My own interest was piqued, as a family history buff, when I learned that the story's lead protagonist, James MacEachern, left his beloved wife and infant son in Scotland to escape to the new colonies of America in 1750. "I was considered the most wanted of the group of men and one woman, who had assisted Bonnie Prince Charles' escape from the hands of the Duke of Cumberland and from the country of Scotland after the Battle of Culloden. I had committed treason and I was not immune from arrest and trial...my son and my wife were in danger, if I stayed."
Having fled the country, James makes his escape to Amsterdam and waits to embark aboard ship to the New World, one where he yearned to be reunited with fellow kinsman who had set foot on their own journeys in a world that offered promise, prosperity and new beginnings. North Carolina beckoned to him as many Scots and Scots-Irish had settled into farms and communities there; the promise of one day being reunited with his wife and son soon become the catalyst of all his decisions and hard labor.
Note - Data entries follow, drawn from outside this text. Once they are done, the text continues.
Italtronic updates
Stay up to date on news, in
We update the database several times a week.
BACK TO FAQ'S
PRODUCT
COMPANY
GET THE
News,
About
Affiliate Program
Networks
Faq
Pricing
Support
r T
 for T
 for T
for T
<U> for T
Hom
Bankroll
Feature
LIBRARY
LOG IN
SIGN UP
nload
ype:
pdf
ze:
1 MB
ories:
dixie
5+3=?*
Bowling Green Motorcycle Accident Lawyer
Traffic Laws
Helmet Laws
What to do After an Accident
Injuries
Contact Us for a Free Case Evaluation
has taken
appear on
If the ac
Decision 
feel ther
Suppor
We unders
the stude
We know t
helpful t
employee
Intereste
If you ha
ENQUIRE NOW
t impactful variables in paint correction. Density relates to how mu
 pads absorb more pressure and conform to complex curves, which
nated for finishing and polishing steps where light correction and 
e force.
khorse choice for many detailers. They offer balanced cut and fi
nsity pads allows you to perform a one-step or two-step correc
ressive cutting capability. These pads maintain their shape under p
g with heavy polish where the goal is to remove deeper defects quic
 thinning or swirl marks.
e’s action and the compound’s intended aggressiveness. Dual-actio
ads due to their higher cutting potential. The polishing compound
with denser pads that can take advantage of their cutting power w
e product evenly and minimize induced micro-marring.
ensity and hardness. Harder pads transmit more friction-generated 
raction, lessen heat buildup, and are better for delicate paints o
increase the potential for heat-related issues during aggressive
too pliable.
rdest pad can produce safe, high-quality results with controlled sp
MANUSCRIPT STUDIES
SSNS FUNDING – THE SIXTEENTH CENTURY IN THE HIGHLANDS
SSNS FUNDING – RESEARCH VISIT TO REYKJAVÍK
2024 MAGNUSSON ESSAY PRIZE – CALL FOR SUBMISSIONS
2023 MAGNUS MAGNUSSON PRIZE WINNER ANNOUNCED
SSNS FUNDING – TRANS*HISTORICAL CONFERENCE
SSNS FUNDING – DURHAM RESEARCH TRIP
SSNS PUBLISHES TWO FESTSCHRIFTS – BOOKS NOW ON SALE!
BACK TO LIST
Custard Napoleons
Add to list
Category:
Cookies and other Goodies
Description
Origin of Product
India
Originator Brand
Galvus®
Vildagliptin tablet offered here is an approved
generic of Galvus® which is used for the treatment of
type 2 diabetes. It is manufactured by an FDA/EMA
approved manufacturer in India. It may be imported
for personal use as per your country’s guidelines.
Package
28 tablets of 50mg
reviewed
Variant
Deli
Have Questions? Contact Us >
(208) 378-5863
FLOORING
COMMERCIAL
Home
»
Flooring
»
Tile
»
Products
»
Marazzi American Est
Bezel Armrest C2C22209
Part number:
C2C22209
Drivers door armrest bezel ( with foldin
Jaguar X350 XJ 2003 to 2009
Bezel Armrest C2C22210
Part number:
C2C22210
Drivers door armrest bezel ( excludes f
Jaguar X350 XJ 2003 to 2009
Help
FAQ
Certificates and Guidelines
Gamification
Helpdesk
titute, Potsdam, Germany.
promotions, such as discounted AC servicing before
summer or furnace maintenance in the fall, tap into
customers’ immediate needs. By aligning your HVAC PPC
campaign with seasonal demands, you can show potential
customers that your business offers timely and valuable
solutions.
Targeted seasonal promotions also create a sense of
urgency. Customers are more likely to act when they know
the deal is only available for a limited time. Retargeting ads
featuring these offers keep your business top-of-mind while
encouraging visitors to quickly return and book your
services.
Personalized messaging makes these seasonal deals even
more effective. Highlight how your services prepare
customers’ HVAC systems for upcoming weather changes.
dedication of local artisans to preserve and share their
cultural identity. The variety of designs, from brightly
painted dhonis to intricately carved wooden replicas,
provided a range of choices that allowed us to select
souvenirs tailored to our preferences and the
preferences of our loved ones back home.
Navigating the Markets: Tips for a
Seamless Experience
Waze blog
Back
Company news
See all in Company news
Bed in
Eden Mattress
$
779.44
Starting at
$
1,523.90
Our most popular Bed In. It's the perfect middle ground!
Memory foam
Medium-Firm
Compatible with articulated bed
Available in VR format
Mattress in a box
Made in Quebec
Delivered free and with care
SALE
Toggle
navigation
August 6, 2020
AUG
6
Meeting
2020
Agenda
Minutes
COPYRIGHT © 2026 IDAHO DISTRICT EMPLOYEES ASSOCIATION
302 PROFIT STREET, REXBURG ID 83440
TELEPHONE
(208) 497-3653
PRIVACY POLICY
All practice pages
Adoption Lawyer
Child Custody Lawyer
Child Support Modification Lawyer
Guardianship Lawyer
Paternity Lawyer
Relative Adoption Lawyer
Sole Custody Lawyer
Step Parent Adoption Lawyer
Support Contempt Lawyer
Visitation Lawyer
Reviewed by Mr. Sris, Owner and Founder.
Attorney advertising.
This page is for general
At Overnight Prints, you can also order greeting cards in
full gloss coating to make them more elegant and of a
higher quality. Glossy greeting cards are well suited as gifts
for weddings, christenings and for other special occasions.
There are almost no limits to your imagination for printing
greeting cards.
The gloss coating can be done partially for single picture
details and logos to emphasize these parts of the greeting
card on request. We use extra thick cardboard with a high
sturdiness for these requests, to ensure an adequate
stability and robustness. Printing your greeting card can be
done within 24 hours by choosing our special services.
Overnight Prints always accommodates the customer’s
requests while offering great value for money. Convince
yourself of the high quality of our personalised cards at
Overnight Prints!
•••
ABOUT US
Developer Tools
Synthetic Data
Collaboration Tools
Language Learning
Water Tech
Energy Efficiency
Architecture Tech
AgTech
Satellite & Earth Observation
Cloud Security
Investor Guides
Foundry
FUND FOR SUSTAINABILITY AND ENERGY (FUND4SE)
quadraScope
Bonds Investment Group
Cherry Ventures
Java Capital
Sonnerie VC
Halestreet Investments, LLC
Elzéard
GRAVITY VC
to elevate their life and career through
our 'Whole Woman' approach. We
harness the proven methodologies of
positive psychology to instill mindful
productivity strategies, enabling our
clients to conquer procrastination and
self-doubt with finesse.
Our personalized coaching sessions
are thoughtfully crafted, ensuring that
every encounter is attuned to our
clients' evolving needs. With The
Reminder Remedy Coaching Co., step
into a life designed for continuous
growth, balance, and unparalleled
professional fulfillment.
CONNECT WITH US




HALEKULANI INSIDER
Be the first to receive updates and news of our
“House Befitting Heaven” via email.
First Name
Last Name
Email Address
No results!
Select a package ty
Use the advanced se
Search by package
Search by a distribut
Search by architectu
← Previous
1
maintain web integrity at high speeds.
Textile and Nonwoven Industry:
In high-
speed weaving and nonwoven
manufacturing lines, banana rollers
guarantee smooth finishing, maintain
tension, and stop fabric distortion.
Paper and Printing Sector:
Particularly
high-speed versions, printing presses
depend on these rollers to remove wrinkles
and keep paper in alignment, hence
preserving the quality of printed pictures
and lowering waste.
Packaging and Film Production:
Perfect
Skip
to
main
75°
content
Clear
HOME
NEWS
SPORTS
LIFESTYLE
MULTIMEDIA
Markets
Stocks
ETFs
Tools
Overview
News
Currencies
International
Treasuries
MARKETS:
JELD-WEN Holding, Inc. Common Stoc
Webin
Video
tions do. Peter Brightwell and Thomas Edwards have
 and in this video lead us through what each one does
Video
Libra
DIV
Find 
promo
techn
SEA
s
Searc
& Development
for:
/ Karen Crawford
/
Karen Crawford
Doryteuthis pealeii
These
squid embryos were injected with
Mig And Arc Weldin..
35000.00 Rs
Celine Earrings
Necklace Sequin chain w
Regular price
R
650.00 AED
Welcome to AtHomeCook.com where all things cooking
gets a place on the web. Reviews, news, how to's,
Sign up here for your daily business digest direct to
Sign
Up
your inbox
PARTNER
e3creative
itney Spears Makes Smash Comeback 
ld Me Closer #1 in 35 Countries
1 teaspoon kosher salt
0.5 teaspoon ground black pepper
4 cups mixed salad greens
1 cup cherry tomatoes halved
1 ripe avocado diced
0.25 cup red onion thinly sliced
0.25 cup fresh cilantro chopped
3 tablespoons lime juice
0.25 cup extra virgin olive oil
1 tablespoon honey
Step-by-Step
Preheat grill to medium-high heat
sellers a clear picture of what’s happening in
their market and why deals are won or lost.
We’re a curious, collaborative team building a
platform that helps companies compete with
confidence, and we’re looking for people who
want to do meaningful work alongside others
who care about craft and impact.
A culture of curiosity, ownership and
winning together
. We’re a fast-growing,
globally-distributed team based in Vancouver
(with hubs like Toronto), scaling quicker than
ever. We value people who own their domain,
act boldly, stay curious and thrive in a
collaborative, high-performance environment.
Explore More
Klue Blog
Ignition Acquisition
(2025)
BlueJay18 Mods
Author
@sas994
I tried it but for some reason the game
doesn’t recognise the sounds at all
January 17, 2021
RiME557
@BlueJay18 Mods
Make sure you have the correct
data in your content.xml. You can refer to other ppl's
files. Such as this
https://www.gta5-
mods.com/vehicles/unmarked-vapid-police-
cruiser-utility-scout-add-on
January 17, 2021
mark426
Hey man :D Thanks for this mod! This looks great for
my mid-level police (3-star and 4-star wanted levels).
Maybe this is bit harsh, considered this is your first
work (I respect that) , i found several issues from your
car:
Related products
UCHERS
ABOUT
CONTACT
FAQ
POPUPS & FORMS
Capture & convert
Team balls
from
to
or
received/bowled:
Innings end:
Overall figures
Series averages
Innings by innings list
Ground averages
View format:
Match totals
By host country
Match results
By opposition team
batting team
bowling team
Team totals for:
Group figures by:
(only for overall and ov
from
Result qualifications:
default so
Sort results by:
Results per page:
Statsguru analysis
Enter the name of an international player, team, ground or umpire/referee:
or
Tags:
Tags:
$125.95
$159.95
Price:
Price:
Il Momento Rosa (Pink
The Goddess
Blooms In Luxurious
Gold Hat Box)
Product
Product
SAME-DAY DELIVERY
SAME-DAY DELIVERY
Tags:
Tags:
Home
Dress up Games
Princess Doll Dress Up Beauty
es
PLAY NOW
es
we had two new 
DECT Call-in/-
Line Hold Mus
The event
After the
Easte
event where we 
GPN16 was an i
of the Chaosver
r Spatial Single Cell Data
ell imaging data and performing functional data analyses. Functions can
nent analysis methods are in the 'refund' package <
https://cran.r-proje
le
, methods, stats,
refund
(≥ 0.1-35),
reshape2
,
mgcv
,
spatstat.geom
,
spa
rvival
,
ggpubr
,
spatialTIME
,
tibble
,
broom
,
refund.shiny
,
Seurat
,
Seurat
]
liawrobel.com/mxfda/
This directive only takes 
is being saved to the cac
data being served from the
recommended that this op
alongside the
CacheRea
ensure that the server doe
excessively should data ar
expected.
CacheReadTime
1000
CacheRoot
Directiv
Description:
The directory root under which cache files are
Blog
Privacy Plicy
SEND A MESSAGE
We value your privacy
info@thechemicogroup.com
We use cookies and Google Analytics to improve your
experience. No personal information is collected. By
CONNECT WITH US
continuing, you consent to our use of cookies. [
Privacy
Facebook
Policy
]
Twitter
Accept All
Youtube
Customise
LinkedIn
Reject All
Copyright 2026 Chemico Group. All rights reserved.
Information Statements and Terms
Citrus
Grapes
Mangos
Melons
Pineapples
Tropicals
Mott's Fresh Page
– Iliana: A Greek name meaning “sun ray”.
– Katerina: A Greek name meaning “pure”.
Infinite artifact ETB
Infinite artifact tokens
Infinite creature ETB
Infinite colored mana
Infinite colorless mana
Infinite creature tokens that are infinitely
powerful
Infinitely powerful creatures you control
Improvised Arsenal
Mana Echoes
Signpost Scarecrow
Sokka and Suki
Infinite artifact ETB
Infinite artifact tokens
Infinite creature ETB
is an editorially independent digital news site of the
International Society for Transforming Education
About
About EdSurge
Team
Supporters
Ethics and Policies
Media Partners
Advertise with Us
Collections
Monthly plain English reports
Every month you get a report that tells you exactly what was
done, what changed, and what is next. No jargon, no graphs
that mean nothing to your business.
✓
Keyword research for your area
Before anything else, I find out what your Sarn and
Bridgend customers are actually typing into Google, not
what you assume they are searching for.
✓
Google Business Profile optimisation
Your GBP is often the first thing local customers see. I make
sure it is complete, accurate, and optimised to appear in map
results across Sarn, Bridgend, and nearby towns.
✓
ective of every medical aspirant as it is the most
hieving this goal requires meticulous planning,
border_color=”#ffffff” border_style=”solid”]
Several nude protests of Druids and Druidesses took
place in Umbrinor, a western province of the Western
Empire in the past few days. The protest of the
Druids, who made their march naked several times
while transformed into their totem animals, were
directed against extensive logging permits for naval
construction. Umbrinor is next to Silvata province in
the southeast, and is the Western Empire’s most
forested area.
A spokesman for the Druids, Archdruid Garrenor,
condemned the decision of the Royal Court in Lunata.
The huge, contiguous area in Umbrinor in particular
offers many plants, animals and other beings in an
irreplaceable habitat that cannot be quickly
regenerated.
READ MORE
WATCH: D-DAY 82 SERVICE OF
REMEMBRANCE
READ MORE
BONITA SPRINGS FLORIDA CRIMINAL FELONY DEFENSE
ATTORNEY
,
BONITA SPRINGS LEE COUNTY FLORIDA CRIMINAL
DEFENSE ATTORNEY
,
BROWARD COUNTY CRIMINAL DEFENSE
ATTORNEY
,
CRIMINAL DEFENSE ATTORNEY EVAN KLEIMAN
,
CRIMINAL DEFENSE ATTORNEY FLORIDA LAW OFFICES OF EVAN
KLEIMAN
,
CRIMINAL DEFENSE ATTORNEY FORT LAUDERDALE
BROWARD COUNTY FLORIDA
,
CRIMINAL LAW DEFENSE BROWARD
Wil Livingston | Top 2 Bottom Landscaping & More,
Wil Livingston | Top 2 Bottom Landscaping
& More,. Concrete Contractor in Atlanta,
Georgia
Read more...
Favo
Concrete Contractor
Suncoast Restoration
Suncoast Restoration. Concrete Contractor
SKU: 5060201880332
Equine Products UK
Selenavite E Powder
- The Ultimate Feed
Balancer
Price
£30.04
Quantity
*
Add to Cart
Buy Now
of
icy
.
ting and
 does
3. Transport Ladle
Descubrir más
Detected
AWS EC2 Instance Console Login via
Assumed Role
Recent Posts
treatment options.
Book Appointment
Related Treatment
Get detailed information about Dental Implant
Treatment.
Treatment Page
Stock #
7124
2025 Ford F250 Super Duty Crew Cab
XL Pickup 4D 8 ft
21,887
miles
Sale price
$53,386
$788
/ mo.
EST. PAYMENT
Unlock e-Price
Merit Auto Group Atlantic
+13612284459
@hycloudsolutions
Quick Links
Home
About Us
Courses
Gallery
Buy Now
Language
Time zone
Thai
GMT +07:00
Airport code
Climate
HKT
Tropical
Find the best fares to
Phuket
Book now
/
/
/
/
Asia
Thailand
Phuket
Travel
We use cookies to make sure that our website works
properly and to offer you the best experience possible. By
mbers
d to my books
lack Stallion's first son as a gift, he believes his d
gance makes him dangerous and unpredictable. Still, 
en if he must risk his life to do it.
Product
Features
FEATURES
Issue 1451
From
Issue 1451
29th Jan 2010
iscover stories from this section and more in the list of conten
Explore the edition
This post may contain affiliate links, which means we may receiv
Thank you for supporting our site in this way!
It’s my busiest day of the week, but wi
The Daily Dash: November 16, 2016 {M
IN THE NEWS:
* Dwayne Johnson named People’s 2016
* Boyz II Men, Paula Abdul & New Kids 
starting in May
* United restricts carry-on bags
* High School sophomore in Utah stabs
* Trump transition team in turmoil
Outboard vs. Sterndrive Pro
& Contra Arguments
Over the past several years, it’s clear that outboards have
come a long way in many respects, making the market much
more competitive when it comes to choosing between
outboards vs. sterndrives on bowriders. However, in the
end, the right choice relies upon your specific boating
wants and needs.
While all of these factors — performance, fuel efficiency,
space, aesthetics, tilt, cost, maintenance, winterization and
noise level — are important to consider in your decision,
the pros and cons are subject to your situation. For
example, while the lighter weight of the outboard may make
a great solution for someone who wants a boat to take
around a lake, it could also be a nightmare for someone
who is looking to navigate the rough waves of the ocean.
After landing in Philadelphia, it is not long that James makes the trek along the Great Wagon Road, down the Valley of Virginia to Winchester. It is an arduous journey that brings him in contact with new locales and situations but in the midst, he befriends a young man by the name of Daniel Morgan. They soon start an entrepreneurial venture of hauling freight for the British Army in the French and Indian War.
In the midst of battles and times of upheaval, the author interweaves the events of the daily lives of those early colonists. The reader is immersed in the home life, activities, and social events that framed their earnest desire to build new communities and hopeful futures for generations to come.
Along the way, famous historical characters come into James' new American life as he is thrust into events that sweep he and fellow colonists into the heart of the American Revolution. News from Scotland ignites his desire to join forces to fight against tyranny.
Interwoven in the novel are endearing letters that give a glimpse into events that have taken place during the time that has passed on two different continents and cultures. This book engages the reader in a time of relationships and events much different than our modern era. I would heartily recommend the reading of McEachern's novel for the history buff, as well as the family history sojourner, and indeed anyone who appreciates the unfolding of time past on the printed page.